На следующее утро Женька вел себя так же джентльменски, но постоянно прятал глаза и ни с того ни с сего предложил выбраться «покататься по Киеву». Вова смерил его испытующим взглядом, перекинутым через край чашки, и спросил в лоб:
– Куда конкретно мы поедем?
– На Банковую, – не в силах сопротивляться, признался Женька. Он выглядел нашкодившим псом, но Вове это название ничего не говорило – назови он любую киевскую улицу, Вова бы отреагировал точно так же.
– А что там?
– Там… – Женька, видимо, не ожидал, что придется повторно решиться на признание, и глубоко вздохнул. – Там - он.
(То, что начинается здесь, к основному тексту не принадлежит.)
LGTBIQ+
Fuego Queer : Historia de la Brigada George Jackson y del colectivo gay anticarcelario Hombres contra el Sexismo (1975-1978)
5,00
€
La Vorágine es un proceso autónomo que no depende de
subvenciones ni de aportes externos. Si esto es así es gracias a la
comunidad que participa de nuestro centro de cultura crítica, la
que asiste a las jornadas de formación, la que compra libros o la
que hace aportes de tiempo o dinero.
– Вот как. И что же он от меня хочет?
– Познакомиться.
Вова прыснул, разбрызгивая кофе. Смеялся он не потому, что идея была дурацкой – настолько, насколько дурацкой быть может идея знакомиться с самим собой, – а потому, что его бунтующее подсознание породило смех как единственный способ протеста. Отказаться он не мог – не потому, что слово его двойника имело какой-то особый вес, Вова мог бы закуситься с любым божком, будь он хоть президентом мира; но говорить «нет» столбу, к которому словно невидимой стальной цепочкой был прикован его Женька, значило бы стать той строптивой кобылой, которая понесет и порвет приговоренного беднягу пополам. Их связь была сильна, но коротка, – связь Женьки с другим Вовой была уже не такой интенсивной, но крепкой в своем почти что кровном родстве, и заставлять его выбирать между двумя одинаково обязательными к выполнению желаниями было жестоко. Вова договорился сам с собой, что это будет первый и последний раз, когда он уступает своему двойнику, и впредь он будет хитрее – сама суть его была в том, что из них двоих он должен быть самым хитрым.
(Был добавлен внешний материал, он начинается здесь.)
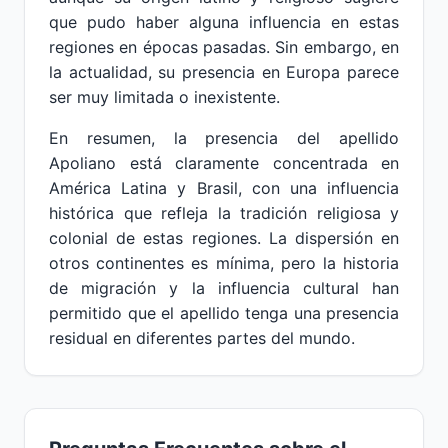
que pudo haber alguna influencia en estas
regiones en épocas pasadas. Sin embargo, en
la actualidad, su presencia en Europa parece
ser muy limitada o inexistente.
En resumen, la presencia del apellido
Apoliano está claramente concentrada en
América Latina y Brasil, con una influencia
histórica que refleja la tradición religiosa y
colonial de estas regiones. La dispersión en
otros continentes es mínima, pero la historia
de migración y la influencia cultural han
permitido que el apellido tenga una presencia
residual en diferentes partes del mundo.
Отдавая встречу с ним на волю случая, Вова не представлял, что у случая может оказаться его лицо – и подчиняться решению, принятому другим собой, оказалось невыносимо. Он ехал на заднем сидении, насупившись, разглядывая сквозь затонированное стекло виды города, отпечатавшегося в его памяти бесконечной школьной экскурсией – столица породившей его земли, ничуть не роднее Тель-Авива и ничем не прекраснее Женевы. Проползая вялой слякотной пробкой, Вова чувствовал себя подобно греческому рабу, в кандалах идущему служить в богатый римский дом, где чествуют тех же самых богов, но дают им новые имена. В другой раз, в других обстоятельствах, он бы ерзал от предвкушения, считая минуты до момента, когда с тяжелой зеркальной рамы сдернут портьеру, но сейчас хотелось оттянуть этот миг как можно дальше – а лучше, чтобы он никогда не наступил.
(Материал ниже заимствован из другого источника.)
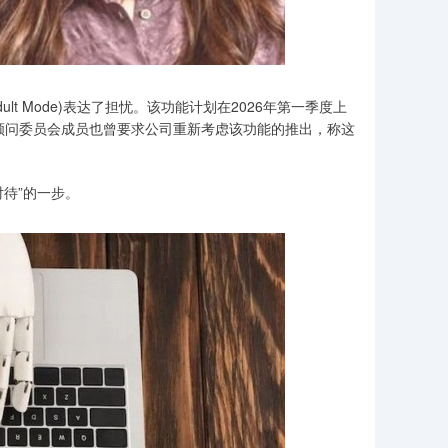
dult Mode)表达了担忧。该功能计划在2026年第一季度上
祉”顾问委员会成员也曾要求公司重新考虑该功能的推出，称这
对待”的一步。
Власть двойника, так внезапно обрушившаяся на его голову, была также погана, как собственное пожизненное одиночество: обе эти реки вытекали из одного озера. Другой Вова, однажды решивший играть по правилам, оказался сильнее того, который думал, что может обойтись без них, – и кинул эту свою титаническую власть под ноги двойнику, будто хвастаясь, мол, смотри, как я могу. Единственным исключением во всей череде не сочетающихся побед оказался Женька – преданный, славный Женька, который хранил почти религиозную верность титану, но искренне полюбил того, кто оказался человеком. Вова вслепую протянул руку куда-то в бок, нащупывая пухлую Женькину кисть и сжимая его пальцы своими. Женька ответил, как ответил бы влюбленный пацан – сжал руку в ответ и потер подушечкой пальца подставленный Вовин ноготь.
В его тупом ницшеанстве виновна была погода, решил Вова. И только полный идиот будет так злиться на самого себя.